Dynamic Cluster Startup Method
Overview
For reliability requirements during training, MindSpore provides dynamic cluster features that enable users to start Ascend/GPU/CPU distributed training tasks without relying on any third-party library (OpenMPI) and without any modification to the training script. We recommend users to use this startup method in preference. Users can click Multi-Card Startup Method to check the support of multi-card startup method on different platforms.
OpenMPI synchronizes data on the Host side and clustering between processes in a distributed training scenario. The MindSpore Dynamic Cluster feature replaces the OpenMPI capability by reusing the Parameter Server mode training architecture, which can be found in the Parameter Server Mode training tutorial.
The Dynami Cluster feature starts multiple MindSpore training processes as Workers, and starts an additional Scheduler for cluster and disaster recovery. The user only needs to make a few changes to the startup script to perform distributed training.
Dynamic cluster startup scripts can be quickly migrated between multiple hardware platforms without additional modifications.
Precautions
Dynamic cluster does not currently support
PyNativemode.

**Information**

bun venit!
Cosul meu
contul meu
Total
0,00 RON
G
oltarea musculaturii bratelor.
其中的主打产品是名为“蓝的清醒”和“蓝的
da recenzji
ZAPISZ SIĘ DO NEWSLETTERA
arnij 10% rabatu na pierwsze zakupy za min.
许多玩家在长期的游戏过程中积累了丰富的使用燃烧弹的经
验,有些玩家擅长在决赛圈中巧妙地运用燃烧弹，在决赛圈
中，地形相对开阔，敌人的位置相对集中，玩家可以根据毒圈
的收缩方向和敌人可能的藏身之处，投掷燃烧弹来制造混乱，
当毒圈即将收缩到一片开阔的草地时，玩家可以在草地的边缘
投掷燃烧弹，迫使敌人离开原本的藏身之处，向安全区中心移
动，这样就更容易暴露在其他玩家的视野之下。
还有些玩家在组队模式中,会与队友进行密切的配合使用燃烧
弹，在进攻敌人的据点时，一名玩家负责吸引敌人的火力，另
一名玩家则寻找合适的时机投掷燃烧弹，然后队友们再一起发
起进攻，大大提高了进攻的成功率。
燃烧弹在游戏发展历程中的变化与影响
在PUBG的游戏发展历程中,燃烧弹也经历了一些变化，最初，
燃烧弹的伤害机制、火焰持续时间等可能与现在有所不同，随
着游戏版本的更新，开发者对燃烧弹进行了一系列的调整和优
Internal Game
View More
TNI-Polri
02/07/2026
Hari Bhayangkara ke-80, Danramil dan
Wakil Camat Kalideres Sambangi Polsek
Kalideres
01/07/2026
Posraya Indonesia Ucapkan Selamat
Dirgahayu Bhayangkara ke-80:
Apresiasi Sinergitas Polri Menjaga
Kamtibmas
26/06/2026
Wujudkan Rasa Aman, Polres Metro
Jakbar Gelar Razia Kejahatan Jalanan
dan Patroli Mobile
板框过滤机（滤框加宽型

**Aim of the task**
Copy out the entire dynamic cluster startup passage above word for word, from its title through its final line.

**Answer to the problem**
Dynamic Cluster Startup Method
Overview
For reliability requirements during training, MindSpore provides dynamic cluster features that enable users to start Ascend/GPU/CPU distributed training tasks without relying on any third-party library (OpenMPI) and without any modification to the training script. We recommend users to use this startup method in preference. Users can click Multi-Card Startup Method to check the support of multi-card startup method on different platforms.
OpenMPI synchronizes data on the Host side and clustering between processes in a distributed training scenario. The MindSpore Dynamic Cluster feature replaces the OpenMPI capability by reusing the Parameter Server mode training architecture, which can be found in the Parameter Server Mode training tutorial.
The Dynami Cluster feature starts multiple MindSpore training processes as Workers, and starts an additional Scheduler for cluster and disaster recovery. The user only needs to make a few changes to the startup script to perform distributed training.
Dynamic cluster startup scripts can be quickly migrated between multiple hardware platforms without additional modifications.
Precautions
Dynamic cluster does not currently support
PyNativemode.